DATA TO USE:
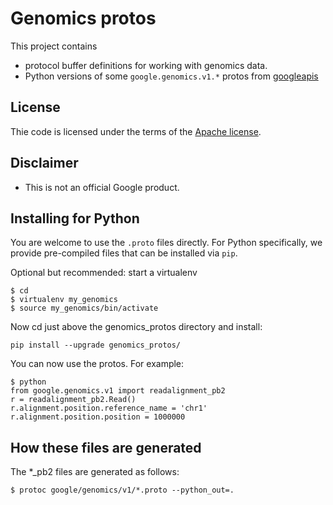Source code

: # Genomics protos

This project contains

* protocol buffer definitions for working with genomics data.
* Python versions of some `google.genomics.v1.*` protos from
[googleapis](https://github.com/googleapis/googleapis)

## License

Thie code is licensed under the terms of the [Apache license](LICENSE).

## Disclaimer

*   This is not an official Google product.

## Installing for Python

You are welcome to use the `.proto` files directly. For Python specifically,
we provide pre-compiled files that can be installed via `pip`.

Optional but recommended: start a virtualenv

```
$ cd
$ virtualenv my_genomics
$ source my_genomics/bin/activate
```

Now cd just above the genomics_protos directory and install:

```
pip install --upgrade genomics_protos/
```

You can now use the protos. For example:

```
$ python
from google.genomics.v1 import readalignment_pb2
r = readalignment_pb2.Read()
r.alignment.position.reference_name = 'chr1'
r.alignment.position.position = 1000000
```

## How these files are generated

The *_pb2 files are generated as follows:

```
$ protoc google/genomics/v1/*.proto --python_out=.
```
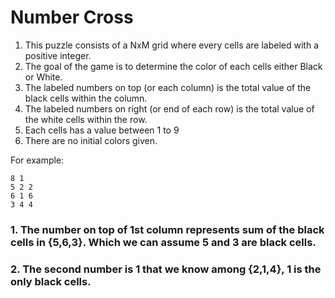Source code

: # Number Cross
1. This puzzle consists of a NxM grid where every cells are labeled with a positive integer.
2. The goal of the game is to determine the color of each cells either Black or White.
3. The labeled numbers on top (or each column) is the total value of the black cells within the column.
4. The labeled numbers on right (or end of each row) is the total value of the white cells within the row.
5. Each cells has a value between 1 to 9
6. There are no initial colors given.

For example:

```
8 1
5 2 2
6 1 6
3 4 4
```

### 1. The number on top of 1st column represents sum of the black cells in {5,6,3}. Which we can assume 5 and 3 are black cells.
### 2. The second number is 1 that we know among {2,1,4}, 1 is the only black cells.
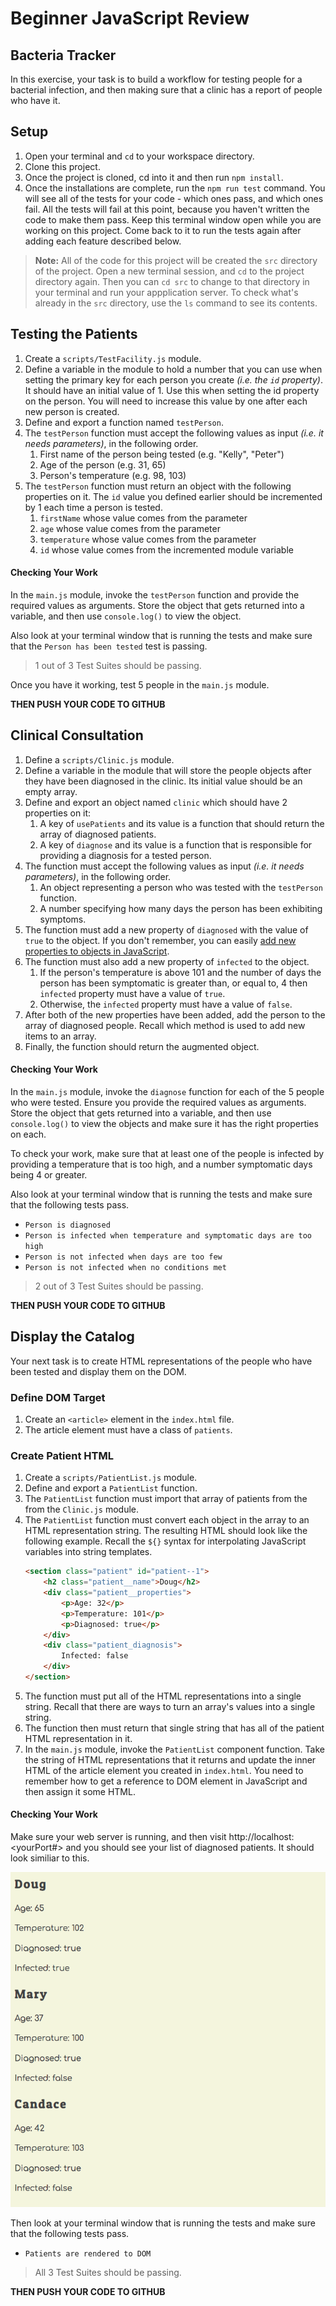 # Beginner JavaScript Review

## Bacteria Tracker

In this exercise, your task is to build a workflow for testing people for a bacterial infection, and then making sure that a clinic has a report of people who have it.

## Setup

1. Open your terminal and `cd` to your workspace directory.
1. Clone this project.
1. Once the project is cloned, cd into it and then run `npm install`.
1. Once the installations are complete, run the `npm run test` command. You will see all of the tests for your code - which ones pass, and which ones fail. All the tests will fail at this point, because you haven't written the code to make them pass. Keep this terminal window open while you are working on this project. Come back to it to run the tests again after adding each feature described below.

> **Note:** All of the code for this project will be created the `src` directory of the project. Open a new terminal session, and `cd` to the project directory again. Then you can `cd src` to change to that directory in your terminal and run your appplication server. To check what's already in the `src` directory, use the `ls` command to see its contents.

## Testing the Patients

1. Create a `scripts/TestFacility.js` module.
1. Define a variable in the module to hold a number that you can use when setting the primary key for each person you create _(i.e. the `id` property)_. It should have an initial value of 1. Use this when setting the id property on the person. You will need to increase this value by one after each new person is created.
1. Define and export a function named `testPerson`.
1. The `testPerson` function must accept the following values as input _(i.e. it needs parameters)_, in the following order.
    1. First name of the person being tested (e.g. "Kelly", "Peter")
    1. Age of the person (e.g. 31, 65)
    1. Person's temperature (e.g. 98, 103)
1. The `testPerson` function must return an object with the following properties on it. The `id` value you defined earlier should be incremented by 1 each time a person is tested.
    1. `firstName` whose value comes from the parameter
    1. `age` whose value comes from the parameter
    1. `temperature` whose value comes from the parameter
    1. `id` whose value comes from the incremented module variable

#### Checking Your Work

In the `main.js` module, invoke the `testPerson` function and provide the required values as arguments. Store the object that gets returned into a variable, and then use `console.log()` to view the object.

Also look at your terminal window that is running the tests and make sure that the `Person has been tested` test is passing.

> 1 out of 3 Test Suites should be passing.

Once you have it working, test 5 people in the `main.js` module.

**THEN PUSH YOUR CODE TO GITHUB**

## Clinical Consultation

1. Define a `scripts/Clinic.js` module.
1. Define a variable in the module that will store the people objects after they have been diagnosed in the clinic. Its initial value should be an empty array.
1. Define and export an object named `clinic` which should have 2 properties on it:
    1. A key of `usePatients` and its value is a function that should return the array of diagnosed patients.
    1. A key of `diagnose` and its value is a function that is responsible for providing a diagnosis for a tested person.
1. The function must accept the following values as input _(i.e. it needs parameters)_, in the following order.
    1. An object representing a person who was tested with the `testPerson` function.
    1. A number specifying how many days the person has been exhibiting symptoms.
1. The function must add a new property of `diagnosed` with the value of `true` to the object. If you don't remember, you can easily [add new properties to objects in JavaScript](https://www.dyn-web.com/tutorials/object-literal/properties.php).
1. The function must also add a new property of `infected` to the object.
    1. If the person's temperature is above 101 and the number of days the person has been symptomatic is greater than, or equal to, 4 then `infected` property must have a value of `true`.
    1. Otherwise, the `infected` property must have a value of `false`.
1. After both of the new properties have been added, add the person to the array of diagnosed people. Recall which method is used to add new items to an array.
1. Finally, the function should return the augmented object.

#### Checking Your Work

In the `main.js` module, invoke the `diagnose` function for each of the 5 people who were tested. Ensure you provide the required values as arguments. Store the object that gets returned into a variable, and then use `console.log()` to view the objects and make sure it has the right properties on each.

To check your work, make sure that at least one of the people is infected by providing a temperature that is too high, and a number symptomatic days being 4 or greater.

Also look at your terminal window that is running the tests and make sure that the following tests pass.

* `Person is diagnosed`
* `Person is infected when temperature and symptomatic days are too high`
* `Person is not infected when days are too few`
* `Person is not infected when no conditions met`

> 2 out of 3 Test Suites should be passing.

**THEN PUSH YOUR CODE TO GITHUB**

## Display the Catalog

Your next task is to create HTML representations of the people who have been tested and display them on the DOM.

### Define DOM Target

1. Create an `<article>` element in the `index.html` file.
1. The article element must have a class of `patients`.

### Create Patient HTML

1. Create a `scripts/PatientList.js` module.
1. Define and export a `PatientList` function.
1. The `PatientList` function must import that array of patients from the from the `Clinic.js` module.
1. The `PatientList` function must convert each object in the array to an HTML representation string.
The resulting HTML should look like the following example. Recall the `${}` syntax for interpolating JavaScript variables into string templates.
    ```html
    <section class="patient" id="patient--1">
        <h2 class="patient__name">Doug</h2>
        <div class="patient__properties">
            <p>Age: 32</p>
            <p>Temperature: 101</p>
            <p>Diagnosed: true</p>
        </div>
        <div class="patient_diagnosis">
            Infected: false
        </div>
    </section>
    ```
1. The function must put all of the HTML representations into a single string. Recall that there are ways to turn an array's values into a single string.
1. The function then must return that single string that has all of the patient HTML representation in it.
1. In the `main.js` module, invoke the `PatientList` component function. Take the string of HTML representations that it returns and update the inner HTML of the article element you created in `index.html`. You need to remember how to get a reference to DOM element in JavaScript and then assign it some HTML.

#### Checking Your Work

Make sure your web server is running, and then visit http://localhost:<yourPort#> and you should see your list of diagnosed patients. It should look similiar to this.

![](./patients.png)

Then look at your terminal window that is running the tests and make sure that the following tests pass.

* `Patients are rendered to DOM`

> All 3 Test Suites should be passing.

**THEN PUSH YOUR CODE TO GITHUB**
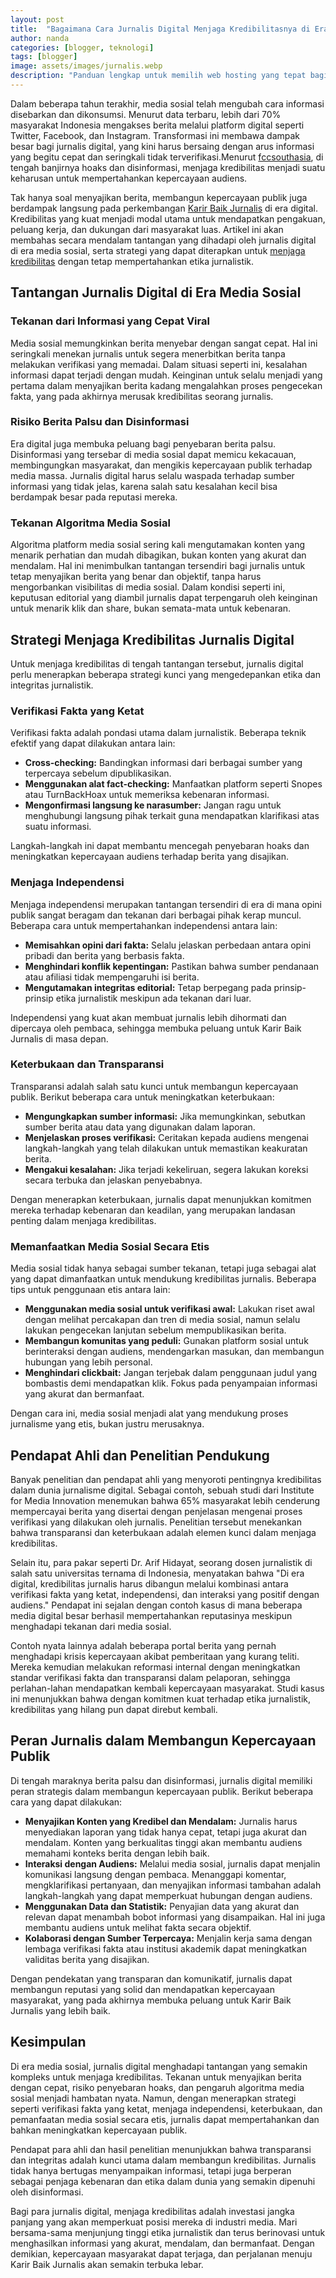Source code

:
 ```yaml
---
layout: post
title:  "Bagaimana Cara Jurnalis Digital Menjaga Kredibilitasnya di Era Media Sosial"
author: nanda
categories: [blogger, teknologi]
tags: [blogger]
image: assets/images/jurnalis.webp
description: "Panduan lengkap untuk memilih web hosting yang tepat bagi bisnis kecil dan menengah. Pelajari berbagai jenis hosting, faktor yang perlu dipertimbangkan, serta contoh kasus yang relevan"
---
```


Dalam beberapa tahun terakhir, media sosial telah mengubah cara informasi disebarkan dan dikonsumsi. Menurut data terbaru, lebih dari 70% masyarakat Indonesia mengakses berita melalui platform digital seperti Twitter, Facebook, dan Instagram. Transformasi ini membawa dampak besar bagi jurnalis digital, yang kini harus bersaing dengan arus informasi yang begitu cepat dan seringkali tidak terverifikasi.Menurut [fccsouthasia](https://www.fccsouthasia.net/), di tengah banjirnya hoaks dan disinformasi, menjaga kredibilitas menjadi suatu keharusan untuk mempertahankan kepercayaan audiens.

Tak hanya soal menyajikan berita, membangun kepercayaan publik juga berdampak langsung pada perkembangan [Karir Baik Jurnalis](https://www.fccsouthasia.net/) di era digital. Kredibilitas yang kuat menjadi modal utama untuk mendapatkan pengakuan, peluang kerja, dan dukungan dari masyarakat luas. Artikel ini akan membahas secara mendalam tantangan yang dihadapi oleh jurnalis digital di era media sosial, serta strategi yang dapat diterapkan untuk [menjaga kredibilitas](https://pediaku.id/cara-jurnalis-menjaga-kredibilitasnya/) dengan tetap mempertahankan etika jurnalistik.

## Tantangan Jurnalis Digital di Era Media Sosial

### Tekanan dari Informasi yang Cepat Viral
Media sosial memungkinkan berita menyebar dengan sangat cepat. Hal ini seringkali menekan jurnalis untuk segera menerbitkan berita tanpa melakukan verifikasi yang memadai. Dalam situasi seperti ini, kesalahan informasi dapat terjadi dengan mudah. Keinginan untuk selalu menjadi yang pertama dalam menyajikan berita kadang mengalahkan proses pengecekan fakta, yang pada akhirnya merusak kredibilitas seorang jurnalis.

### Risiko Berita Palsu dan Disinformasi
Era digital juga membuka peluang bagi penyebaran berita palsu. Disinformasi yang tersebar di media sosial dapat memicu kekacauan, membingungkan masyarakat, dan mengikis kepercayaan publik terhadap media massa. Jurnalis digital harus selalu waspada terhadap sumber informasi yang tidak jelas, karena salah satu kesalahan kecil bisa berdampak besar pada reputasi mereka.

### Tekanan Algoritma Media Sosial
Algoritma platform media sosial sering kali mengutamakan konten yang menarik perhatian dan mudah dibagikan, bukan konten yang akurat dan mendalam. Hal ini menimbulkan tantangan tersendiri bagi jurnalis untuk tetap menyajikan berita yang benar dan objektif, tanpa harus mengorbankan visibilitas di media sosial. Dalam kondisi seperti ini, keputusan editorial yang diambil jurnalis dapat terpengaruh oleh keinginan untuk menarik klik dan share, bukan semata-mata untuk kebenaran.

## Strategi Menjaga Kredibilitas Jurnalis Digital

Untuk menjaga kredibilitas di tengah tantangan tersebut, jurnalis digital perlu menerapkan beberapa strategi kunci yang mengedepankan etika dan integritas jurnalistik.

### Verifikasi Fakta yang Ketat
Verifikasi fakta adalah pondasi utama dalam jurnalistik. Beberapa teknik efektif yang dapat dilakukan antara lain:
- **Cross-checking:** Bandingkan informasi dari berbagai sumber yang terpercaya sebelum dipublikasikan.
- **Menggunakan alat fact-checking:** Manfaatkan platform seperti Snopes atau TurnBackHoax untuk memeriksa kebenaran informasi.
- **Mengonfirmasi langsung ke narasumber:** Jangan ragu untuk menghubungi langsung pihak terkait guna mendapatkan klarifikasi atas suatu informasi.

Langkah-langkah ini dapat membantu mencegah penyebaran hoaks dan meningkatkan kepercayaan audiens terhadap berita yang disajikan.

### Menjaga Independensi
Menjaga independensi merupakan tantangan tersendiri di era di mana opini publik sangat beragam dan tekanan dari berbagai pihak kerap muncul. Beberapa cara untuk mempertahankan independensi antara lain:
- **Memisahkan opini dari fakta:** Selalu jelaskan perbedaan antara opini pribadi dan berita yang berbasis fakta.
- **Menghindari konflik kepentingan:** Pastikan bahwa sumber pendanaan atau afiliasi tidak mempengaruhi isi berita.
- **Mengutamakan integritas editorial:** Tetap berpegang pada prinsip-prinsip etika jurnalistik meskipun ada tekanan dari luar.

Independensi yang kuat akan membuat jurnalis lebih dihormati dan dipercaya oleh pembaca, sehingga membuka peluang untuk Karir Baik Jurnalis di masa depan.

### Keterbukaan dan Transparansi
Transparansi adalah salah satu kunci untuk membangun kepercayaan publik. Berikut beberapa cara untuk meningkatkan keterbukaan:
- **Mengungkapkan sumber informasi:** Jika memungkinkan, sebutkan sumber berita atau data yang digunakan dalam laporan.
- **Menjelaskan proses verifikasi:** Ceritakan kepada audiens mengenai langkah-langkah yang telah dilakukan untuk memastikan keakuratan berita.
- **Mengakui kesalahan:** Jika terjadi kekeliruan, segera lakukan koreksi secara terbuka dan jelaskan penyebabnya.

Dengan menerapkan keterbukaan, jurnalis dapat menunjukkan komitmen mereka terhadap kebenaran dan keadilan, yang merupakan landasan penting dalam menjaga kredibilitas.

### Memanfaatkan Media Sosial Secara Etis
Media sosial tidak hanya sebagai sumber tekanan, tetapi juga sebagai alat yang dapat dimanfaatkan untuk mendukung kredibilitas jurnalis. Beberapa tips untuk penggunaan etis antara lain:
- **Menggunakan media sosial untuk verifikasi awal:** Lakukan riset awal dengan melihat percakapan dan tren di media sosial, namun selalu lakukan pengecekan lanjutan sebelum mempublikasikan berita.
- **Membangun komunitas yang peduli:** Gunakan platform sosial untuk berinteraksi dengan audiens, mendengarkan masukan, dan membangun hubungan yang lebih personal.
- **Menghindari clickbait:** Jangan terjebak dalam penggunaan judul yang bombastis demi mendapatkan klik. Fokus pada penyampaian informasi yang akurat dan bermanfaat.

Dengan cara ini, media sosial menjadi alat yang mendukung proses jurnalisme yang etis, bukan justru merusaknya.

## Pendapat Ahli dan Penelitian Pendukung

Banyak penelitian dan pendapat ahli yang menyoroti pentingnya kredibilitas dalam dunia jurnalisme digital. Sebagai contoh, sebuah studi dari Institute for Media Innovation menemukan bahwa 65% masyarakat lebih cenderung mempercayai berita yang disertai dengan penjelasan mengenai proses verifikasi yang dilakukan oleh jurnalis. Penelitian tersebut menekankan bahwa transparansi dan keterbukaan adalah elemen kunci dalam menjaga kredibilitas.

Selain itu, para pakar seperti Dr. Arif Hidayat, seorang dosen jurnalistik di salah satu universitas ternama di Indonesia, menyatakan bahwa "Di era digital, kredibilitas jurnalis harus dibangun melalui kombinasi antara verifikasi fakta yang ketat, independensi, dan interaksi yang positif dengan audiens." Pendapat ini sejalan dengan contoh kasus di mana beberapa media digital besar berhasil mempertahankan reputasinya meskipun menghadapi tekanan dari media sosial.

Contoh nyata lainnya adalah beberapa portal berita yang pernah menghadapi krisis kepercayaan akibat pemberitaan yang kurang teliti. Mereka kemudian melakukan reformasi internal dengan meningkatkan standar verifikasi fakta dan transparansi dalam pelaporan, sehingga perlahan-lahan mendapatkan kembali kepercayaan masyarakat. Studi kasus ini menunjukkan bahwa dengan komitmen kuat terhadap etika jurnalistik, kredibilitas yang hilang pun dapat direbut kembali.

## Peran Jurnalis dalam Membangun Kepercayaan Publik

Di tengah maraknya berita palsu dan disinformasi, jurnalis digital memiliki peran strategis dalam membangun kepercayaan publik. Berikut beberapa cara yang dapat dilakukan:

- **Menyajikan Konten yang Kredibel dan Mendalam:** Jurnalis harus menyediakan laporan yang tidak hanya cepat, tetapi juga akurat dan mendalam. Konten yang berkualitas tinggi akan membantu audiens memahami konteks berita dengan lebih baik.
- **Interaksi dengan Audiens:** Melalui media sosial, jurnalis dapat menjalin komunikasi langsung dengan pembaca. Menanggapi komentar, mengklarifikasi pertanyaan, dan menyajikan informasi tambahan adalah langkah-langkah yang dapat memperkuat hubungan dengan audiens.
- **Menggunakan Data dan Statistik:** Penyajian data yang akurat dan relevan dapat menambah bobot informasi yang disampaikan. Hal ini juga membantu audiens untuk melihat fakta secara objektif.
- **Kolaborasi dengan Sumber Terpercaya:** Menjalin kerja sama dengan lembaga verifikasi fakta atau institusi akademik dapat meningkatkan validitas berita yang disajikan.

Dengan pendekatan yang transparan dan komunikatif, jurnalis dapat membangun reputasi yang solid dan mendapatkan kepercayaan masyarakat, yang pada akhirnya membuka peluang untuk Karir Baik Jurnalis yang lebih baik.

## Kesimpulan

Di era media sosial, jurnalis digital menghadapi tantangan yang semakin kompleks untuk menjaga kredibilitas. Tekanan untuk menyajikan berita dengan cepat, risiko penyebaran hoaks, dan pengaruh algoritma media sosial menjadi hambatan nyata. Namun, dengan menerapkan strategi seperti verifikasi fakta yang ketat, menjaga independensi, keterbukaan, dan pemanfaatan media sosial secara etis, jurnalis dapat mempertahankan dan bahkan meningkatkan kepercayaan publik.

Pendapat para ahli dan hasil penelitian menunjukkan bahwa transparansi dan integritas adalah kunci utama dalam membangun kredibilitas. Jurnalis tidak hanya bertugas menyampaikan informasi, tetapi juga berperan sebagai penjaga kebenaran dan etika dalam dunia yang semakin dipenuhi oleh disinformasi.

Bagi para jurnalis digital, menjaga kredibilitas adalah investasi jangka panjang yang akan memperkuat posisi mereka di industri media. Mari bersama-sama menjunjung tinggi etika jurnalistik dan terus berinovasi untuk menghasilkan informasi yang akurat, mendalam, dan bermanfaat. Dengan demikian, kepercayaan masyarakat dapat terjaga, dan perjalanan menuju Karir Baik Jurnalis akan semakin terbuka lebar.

WORK ITEM: Up to and including the line that holds "2. The goal", restate word for word each line of the records from their start, and only those lines, leaving out the pictures.

TASK RESULT:
Source code

: # Genomics protos

This project contains

* protocol buffer definitions for working with genomics data.
* Python versions of some `google.genomics.v1.*` protos from
[googleapis](https://github.com/googleapis/googleapis)

## License

Thie code is licensed under the terms of the [Apache license](LICENSE).

## Disclaimer

*   This is not an official Google product.

## Installing for Python

You are welcome to use the `.proto` files directly. For Python specifically,
we provide pre-compiled files that can be installed via `pip`.

Optional but recommended: start a virtualenv

```
$ cd
$ virtualenv my_genomics
$ source my_genomics/bin/activate
```

Now cd just above the genomics_protos directory and install:

```
pip install --upgrade genomics_protos/
```

You can now use the protos. For example:

```
$ python
from google.genomics.v1 import readalignment_pb2
r = readalignment_pb2.Read()
r.alignment.position.reference_name = 'chr1'
r.alignment.position.position = 1000000
```

## How these files are generated

The *_pb2 files are generated as follows:

```
$ protoc google/genomics/v1/*.proto --python_out=.
```
Source code

: # Number Cross
1. This puzzle consists of a NxM grid where every cells are labeled with a positive integer.
2. The goal of the game is to determine the color of each cells either Black or White.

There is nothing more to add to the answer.